9780758278456_p0_v1_s192x300What She Left Behind by Ellen Marie Wiseman

I was recommended this book by my cousin’s wife. And though I love her dearly, I’m not sure I was a big fan of the novel.

A story split in two times, What She Left Behind follows 17-year-old Izzy in the 1990s, and 18-year-old Clara in the 1930s. Izzy’s foster parents work for a museum and bring Izzy along with them on an exploration of a state-run insane asylum that has been closed for decades. Clara, in the 1930’s, is institutionalized and tortured because she fell in love with the wrong man. A series of twists and turns follows, and the stories become twined.

As I read the first few chapters of Izzy’s story, I found it to be cliched. New Girl receives hate from Popular Girl, makes friends with an Outsider. Popular Girl’s Boyfriend is interested in New Girl. Haven’t we read this story over and over a thousand times? The fact that Izzy, the New Girl, is a foster child with a dark past doesn’t do much to bring light to a tired story.

On the contrary, the first few chapters of Clara’s story were much more interesting. A look into 1920’s New York from a bright-eyed teenager was engaging and exciting. I wanted to know more about Clara’s relationship with the taboo foreigner Bruno. The conflict between her and her parents is an age-old one, but in a setting that’s fresh. Problems arise for Clara when she’s sent off to the state-run asylum.

I found myself rolling my eyes at Izzy’s trite situations, simply riding my way through it to get to the chapters about Clara, but Clara’s story kept taking downward turns without any hope. And then, when it felt like Clara’s situation couldn’t get any worse, and Izzy’s situation, too, was at its darkest, I waited for an epiphany moment–a ray of sunshine. It was very, very disappointing when there wasn’t one. It felt like things just got more and more horrible, and then I was given a brief, unsatisfying conclusion to an otherwise torturous story.

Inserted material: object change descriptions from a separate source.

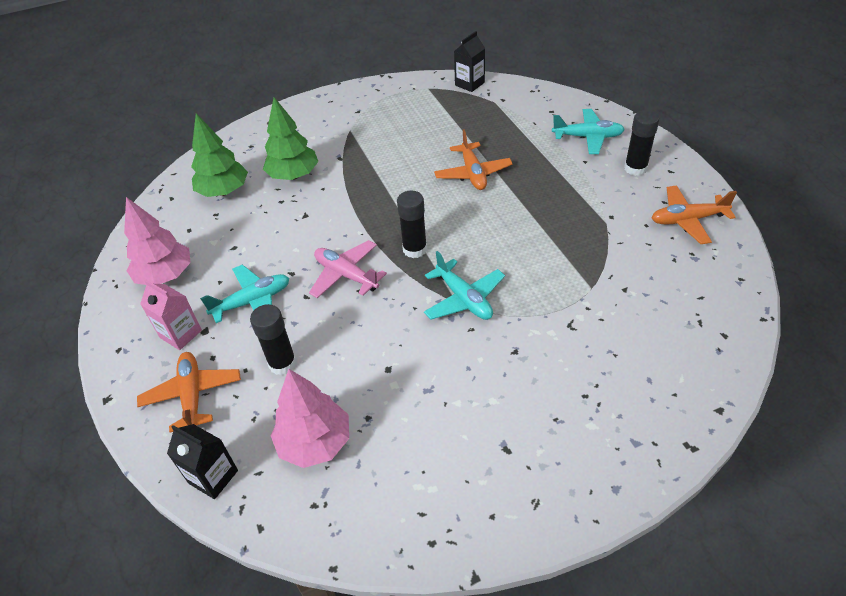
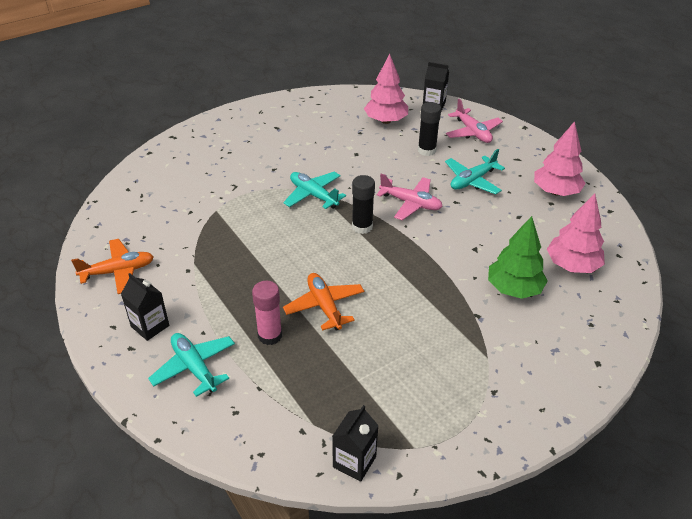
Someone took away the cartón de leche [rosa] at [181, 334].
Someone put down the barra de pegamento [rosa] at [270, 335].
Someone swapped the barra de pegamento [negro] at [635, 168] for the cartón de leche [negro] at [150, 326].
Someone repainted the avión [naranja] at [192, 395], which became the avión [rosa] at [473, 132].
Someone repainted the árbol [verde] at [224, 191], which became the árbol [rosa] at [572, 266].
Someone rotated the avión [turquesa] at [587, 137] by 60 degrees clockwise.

I am glad that I read the novel though I’m not sure I would recommend it. I learned a lot as a reader and a writer from this story and these characters: I imagined how I would twist things to make the situations less cliche, I was frustrated with the lack of dimensions of the antagonist forces (as I often am), and I was given a glimpse into the world I’d never experienced. But the chapter-after-chapter torture without much relent was too much for me. And the lack of epiphany made the denouement of the book a little flat.